Transformation theorem: calculate picture of a set I have this function:
$T:(0,\infty)^2 \rightarrow T((0, \infty)^2), \quad T(x,y)=\left( \frac{y^2}{x},\frac{x^2}{y} \right)$
Now I try to estimate $T(M)$ with:
$0<p<q, \quad 0<a<b$
$M=\left\{ (x,y) \in \mathbb{R}^2 | ax < y^2 < bx \text{ and } py < x^2<qy \right\}$
Later I want to calculate the area of $M$ (relating to $\lambda_2$).
Until now I got:
$x,y > 0$ and $a,p,x,y < \infty \Rightarrow inf(M)=\left ( \begin{array}{c}
0\\
0\\
\end{array} \right ) \notin M$ and $sup(M) = \left ( \begin{array}{c}
\infty\\
\infty\\
\end{array} \right ) \notin M$
My Problem is that I don't have an explicit relation between $x$ and $y$ that I could use to calculate $T(M)$.

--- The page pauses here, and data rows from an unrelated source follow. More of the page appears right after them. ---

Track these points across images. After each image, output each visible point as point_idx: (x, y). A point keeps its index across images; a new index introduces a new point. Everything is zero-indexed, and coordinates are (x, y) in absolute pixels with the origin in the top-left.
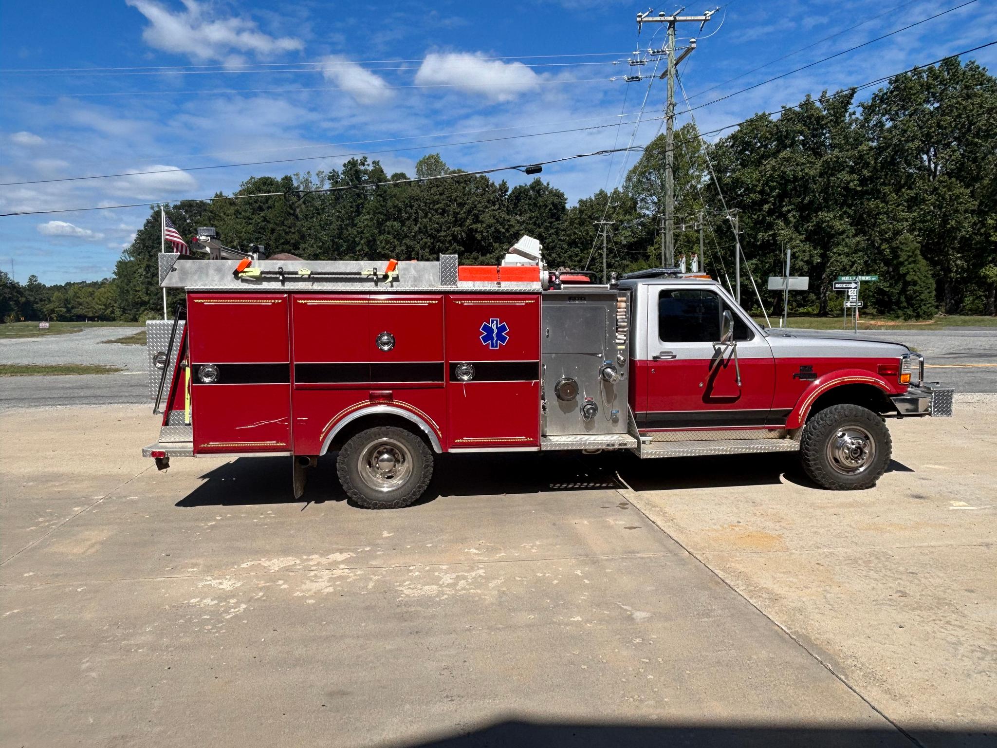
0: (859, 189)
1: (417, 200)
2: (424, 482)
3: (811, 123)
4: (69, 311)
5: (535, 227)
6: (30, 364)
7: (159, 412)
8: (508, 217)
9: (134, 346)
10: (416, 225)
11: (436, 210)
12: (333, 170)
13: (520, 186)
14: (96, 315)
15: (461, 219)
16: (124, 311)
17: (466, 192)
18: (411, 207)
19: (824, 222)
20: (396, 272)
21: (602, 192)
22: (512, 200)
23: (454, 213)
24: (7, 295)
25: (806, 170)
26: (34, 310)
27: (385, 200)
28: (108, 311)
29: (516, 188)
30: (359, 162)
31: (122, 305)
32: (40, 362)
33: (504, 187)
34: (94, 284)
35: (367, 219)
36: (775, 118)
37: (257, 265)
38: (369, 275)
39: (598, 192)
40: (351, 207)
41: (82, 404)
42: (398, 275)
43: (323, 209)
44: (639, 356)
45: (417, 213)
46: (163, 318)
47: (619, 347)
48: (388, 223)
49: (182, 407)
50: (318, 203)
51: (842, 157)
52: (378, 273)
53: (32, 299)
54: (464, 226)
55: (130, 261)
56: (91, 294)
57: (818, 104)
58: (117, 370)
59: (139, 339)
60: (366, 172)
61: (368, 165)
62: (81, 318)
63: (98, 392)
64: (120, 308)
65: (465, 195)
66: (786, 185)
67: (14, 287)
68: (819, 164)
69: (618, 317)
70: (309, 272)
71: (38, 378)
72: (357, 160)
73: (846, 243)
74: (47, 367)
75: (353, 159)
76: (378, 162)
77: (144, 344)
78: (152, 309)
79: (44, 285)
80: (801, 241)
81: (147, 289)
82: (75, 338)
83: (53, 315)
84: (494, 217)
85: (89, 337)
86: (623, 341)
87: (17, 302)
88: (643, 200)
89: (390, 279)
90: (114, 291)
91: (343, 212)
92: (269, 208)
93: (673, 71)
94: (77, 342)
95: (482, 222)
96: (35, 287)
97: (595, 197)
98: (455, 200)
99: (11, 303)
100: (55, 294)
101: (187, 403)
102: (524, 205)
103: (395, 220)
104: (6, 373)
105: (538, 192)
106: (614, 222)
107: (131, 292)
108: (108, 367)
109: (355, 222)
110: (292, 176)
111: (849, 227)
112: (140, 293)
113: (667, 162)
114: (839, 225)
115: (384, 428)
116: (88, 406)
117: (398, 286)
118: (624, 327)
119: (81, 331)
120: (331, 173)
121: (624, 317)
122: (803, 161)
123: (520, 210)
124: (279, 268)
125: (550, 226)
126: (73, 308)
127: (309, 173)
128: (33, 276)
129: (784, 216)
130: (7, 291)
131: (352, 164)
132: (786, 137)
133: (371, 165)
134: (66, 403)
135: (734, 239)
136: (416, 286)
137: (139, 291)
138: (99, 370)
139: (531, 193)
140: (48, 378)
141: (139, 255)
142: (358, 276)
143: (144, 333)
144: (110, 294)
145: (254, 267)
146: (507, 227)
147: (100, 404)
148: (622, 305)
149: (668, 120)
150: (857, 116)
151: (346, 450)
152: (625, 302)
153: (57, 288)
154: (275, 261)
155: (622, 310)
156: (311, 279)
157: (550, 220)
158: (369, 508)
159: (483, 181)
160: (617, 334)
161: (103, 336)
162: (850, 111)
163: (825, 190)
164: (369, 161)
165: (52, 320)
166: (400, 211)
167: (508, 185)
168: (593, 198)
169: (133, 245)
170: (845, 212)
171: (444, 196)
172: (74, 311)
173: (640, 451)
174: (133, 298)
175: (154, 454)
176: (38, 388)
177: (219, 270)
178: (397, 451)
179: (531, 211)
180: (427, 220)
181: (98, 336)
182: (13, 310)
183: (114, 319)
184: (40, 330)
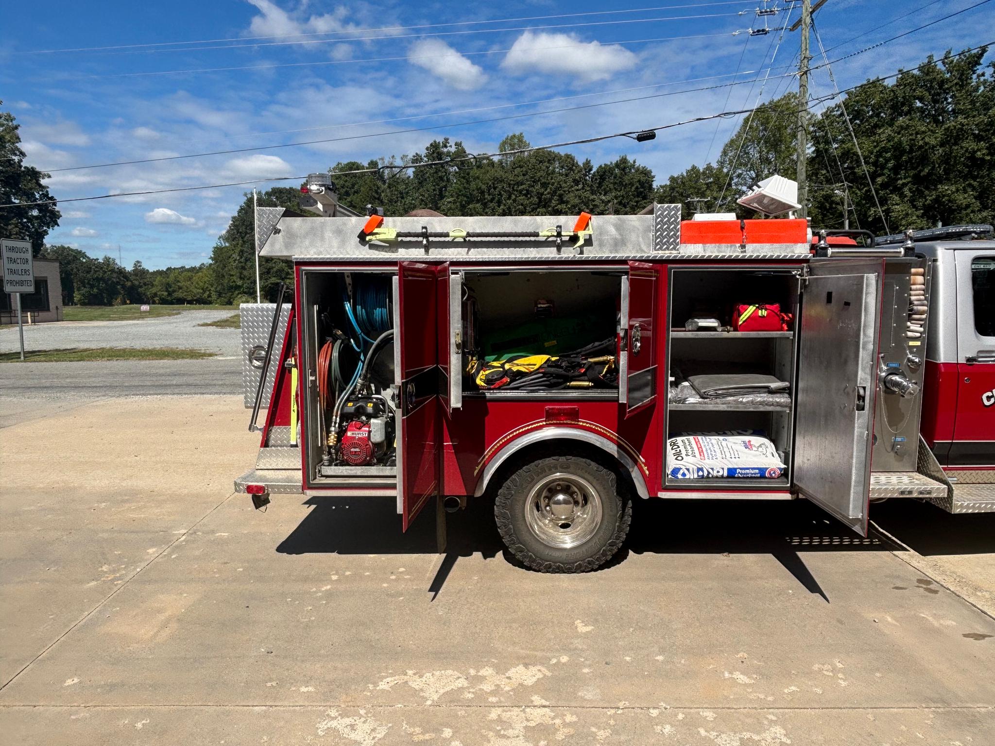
0: (988, 158)
1: (501, 181)
2: (618, 538)
3: (932, 87)
4: (170, 294)
5: (620, 207)
6: (128, 347)
7: (258, 429)
8: (592, 197)
9: (229, 330)
10: (499, 206)
11: (521, 192)
12: (417, 154)
13: (605, 165)
14: (195, 298)
15: (545, 199)
16: (220, 295)
17: (550, 171)
18: (495, 188)
19: (944, 196)
20: (590, 231)
21: (694, 168)
22: (596, 179)
23: (538, 193)
24: (115, 280)
25: (927, 139)
26: (139, 294)
27: (468, 182)
28: (206, 295)
29: (601, 166)
30: (441, 144)
31: (218, 289)
32: (138, 345)
33: (588, 166)
34: (193, 269)
35: (450, 202)
36: (890, 82)
37: (391, 224)
38: (549, 237)
39: (689, 168)
40: (434, 190)
41: (174, 394)
42: (590, 235)
43: (407, 193)
44: (944, 356)
45: (500, 194)
46: (256, 302)
47: (911, 343)
48: (471, 206)
49: (287, 423)
50: (402, 187)
51: (968, 124)
52: (563, 233)
53: (137, 283)
54: (549, 206)
55: (226, 247)
56: (190, 279)
57: (940, 66)
58: (211, 355)
59: (234, 322)
60: (448, 154)
61: (451, 146)
62: (180, 301)
63: (191, 380)
64: (216, 291)
65: (548, 175)
66: (902, 155)
67: (121, 272)
68: (940, 133)
69: (913, 298)
70: (464, 234)
71: (132, 364)
72: (439, 143)
73: (971, 219)
74: (144, 351)
75: (435, 142)
76: (461, 143)
77: (238, 327)
78: (245, 293)
79: (148, 270)
80: (918, 216)
81: (241, 273)
82: (172, 321)
83: (156, 299)
84: (580, 197)
85: (187, 319)
86: (918, 335)
87: (123, 287)
88: (739, 176)
89: (581, 242)
90: (211, 275)
91: (426, 195)
92: (355, 192)
93: (808, 20)
94: (175, 325)
95: (567, 202)
96: (139, 272)
97: (687, 173)
98: (539, 180)
99: (119, 287)
100: (158, 278)
101: (294, 416)
102: (608, 183)
103: (478, 201)
104: (103, 357)
105: (624, 169)
106: (709, 199)
107: (226, 277)
108: (203, 351)
109: (439, 205)
110: (378, 161)
111: (974, 200)
112: (235, 278)
113: (800, 124)
114: (961, 199)
115: (562, 459)
116: (179, 396)
117: (590, 252)
118: (922, 313)
119: (179, 313)
120: (414, 156)
121: (923, 297)
122: (923, 129)
123: (605, 189)
124: (423, 228)
125: (636, 206)
126: (174, 291)
127: (393, 157)
128: (138, 262)
129: (898, 190)
130: (115, 275)
131: (435, 146)
132: (903, 104)
133: (454, 147)
134: (158, 392)
135: (841, 215)
136: (617, 251)
137: (233, 275)
138: (193, 354)
139: (617, 171)
140: (143, 362)
141: (233, 240)
142: (532, 239)
143: (238, 316)
144: (207, 278)
145: (387, 226)
146: (591, 207)
147: (190, 394)
148: (918, 280)
149: (801, 76)
150: (985, 78)
151: (509, 488)
152: (923, 275)
153: (159, 273)
154: (415, 218)
155: (918, 287)
156: (467, 243)
157: (636, 199)
158: (539, 571)
159: (569, 160)
160: (909, 324)
161: (201, 319)
162: (979, 72)
163: (946, 159)
164: (452, 142)
165: (154, 303)
166: (483, 193)
167: (592, 163)
168: (685, 174)
169: (228, 232)
170: (970, 185)
171: (527, 177)
172: (175, 295)
173: (951, 504)
174: (229, 281)
175: (249, 489)
176: (131, 375)
177: (339, 232)
178: (576, 490)
179: (616, 189)
180: (511, 201)
181: (195, 319)
182: (120, 293)
183: (210, 303)
184: (141, 312)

Has anyone an idea? I would appreciate it.
 A: (Originally this was a set of hints $\ldots$)
The set $M$ is bounded by four parabolic arcs. One could compute its area by cutting it up into simpler shapes, each of them bounded by segments parallel to the axes and at most one arc.

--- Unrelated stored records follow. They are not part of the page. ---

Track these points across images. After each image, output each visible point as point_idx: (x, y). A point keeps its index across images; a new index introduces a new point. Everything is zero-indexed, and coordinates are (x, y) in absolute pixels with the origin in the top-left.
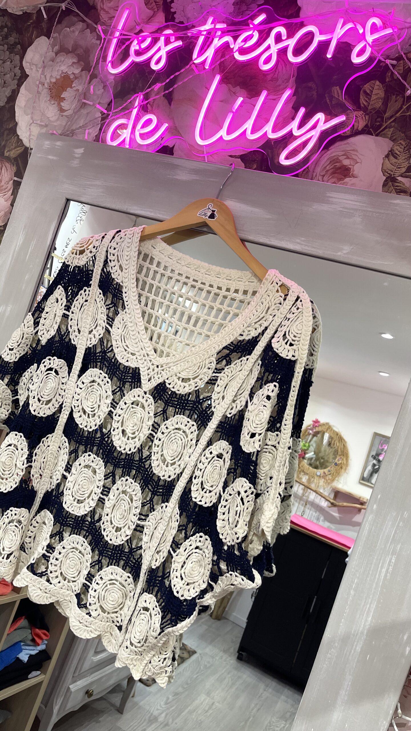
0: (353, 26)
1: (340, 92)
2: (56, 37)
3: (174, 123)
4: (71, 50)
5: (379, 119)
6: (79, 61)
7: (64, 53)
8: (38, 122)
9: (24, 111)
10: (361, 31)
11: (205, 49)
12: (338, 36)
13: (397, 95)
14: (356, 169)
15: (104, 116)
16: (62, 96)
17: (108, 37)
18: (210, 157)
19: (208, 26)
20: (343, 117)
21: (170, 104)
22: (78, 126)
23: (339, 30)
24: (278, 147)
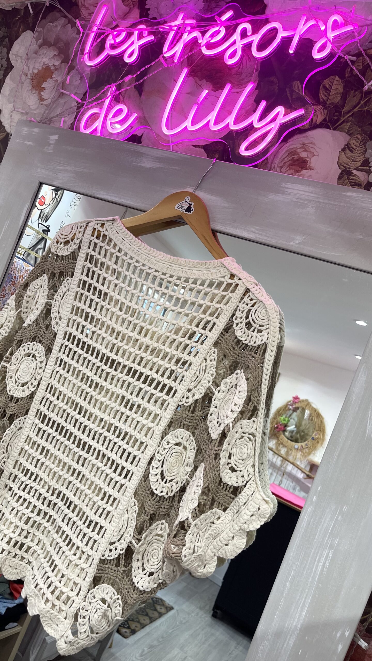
0: (315, 23)
1: (300, 86)
2: (40, 31)
3: (143, 114)
4: (53, 44)
5: (337, 114)
6: (59, 53)
7: (46, 46)
8: (20, 110)
9: (8, 100)
10: (323, 28)
11: (174, 43)
13: (356, 91)
14: (313, 162)
15: (79, 105)
16: (42, 86)
17: (87, 31)
18: (175, 146)
19: (179, 22)
20: (302, 111)
21: (140, 95)
22: (55, 115)
23: (302, 27)
24: (239, 139)
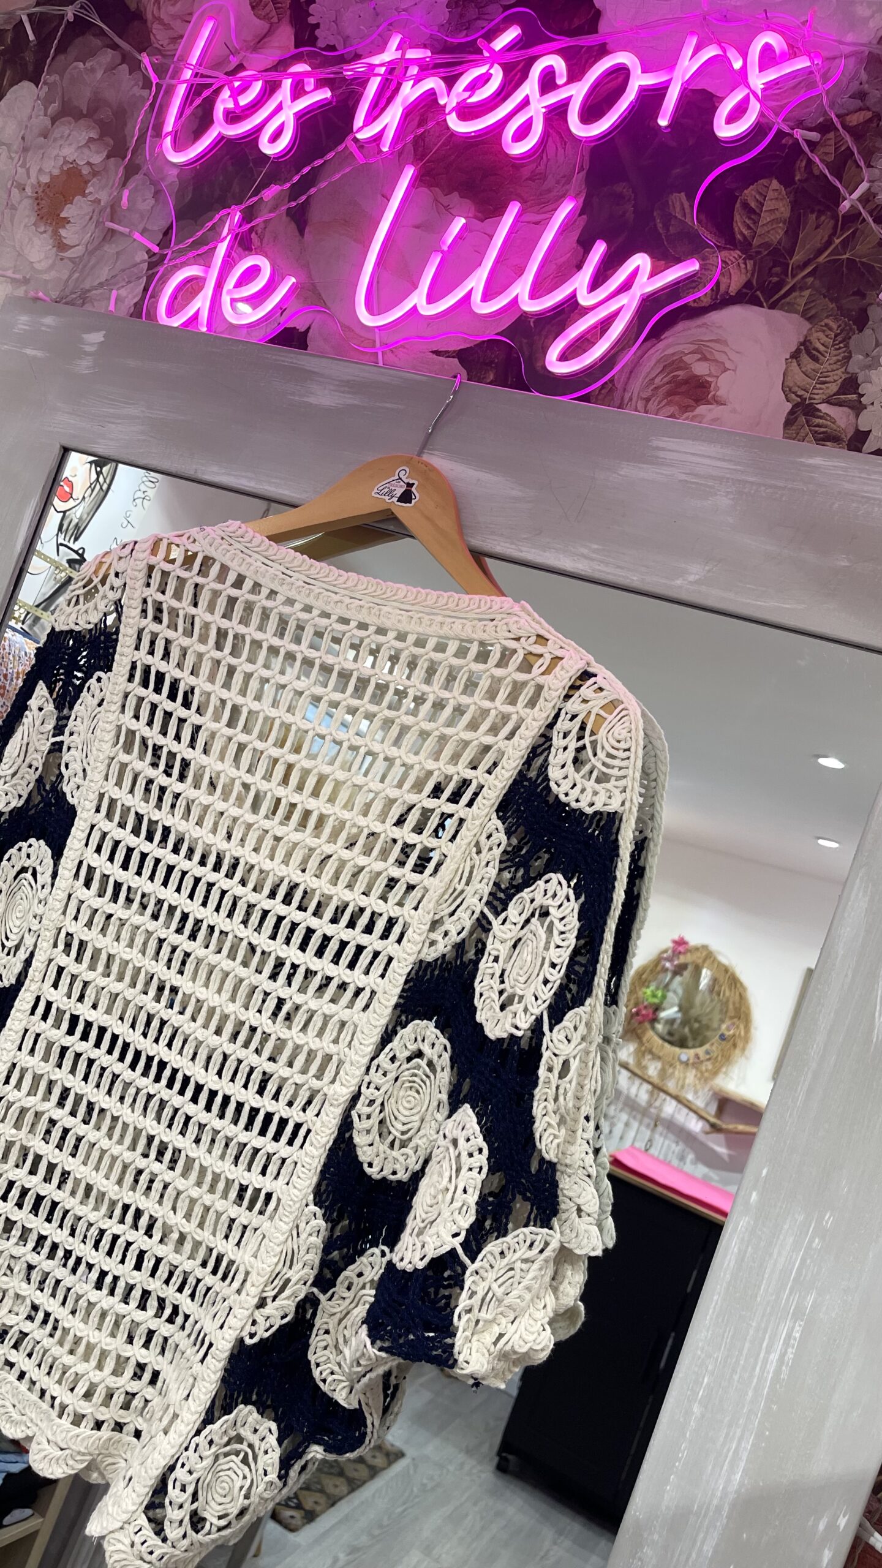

Instead another procedure is suggested: One can write the definition of $M$ in the form
$$M:=\left\{(x,y)\>\biggm|\>a<{y^2\over x}<b, \quad p<{x^2\over y}<q\right\}\ .$$
This shows that the set $Q:=T(M)$ in the $(u,v)$-plane is the rectangle $[a,b]\times[p,q]$. The area of $M$ can then be computed in the following way: Determine explicitly the inverse  $S:=T^{-1}$, which maps $Q$ bijectively back onto $M$. This $S$ is of the form
$$S:\quad(u,v)\mapsto (x,y):=\bigl(x(u,v),y(u,v)\bigr)\ ,$$
whereby the functions $x(u,v)$, $y(u,v)$ can be found algebraically by solving the system
$$u={y^2\over x}, \quad v={x^2\over y}$$
for $x$ and $y$. One obtains
$$x=u^{1/3}\>v^{2/3},\quad y=u^{2/3}v^{1/3}\ ,$$
and the Jacobian determinant of $S$ computes to
$$J_S(u,v)=x_uy_v-x_vy_u=-{1\over3}\ .$$
Therefore we get
$${\rm area}(M)=\int_Q \bigl|J_S(u,v)\bigr|\>{\rm d}(u,v)={1\over3}(q-p)(b-a)\ .$$